The tax, which was scheduled for its first payment on Monday, would have applied retroactively to 2022 and cost American firms such as Amazon, Google, Meta, Airbnb, and Uber an estimated US$2bn. 

Although the CRA has collected some DST revenue, a spokesperson said the agency will only issue refunds once Parliament formally revokes the tax.  

Members of Parliament are currently on summer recess and are not scheduled to return until September 15. 

In the meantime, the CRA has waived the requirement to file a DST return ahead of the June 30 deadline and will not request related payments, according to a CRA spokesperson cited by CBC

The decision to repeal the tax was made “in anticipation of a mutually beneficial comprehensive trade arrangement with the United States,” according to a statement from Canada’s finance ministry reported by CTV News.  

Finance Minister François-Philippe Champagne is expected to introduce legislation to revoke the tax. 

According to CBC, Carney stated that the digital services tax reversal was “part of a bigger negotiation.” He added that it was also “something that we expected in the broader sense that would be part of a final deal.” 

He added that the move would provide businesses with some certainty, noting that “it doesn’t make sense to collect tax from people and then remit them back.” 

Colin Robertson, a former diplomat and vice president of the Canadian Global Affairs Institute, told BNN Bloomberg that the DST was always a bargaining chip in the trade talks and “something we were probably going to give up.”  

He noted that concessions are typically made at the end of negotiations. 

Trade talks between Canada and the US resumed Monday morning, with both sides still aiming for a deal by July 21, as per CBC.  

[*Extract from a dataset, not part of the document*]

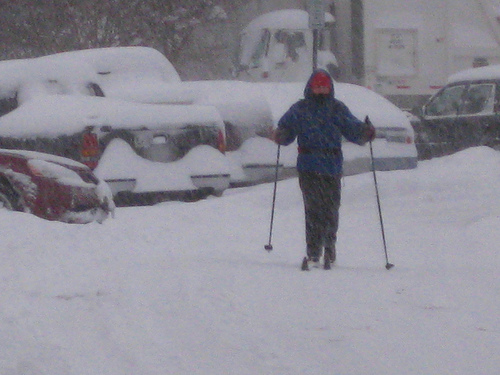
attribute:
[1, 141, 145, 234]
sedan — red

The timeline was originally set during Carney’s meeting with US President Donald Trump at the G7 summit in Alberta last month. 

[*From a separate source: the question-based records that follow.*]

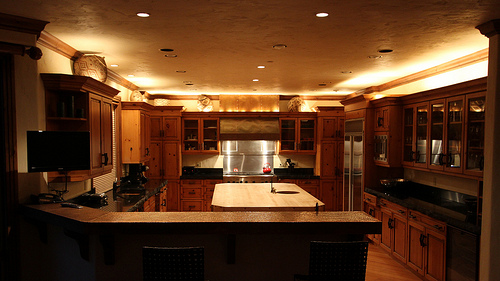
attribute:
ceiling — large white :
[160, 21, 360, 118]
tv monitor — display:
[25, 129, 93, 171]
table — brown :
[208, 176, 335, 211]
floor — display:
[358, 237, 419, 271]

Following Carney’s announcement, the White House claimed Canada had “caved” under pressure from Trump, who had threatened to end trade negotiations unless the DST was scrapped, according to CTV News

The tax, proposed in the Digital Services Tax Act, would have applied a three percent levy on digital revenue above $20m annually from Canadian users, and would have affected major US tech companies including Apple and Alphabet’s Google. 

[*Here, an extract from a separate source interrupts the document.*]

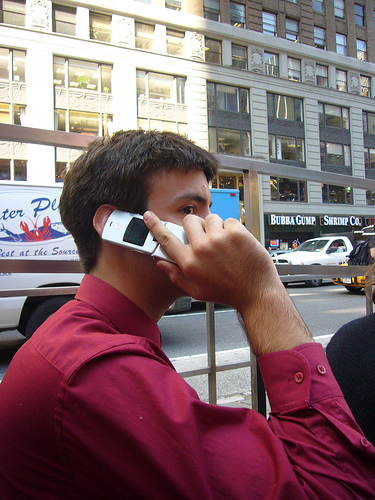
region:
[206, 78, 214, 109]
glass window on building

Tariq Nasir, partner at EY Canada’s indirect tax practise, said some companies had already begun processing payments but found the transactions were not going through at the CRA.  

He told CBC that the sudden change left businesses uncertain about how to account for the payments in their upcoming quarterly financial statements. 

Robertson added that other countries observing Canada’s DST policy would take note of the repeal.  

He argued it would be “far better” to pursue tax policy multilaterally through settings like the Organisation for Economic Co-operation and Development (OECD), where several European countries have proposed or implemented similar levies. 

He also said Canada should consider reviewing the United States-Mexico-Canada Agreement (USMCA), which replaced NAFTA in 2020, as broader trade negotiations continue.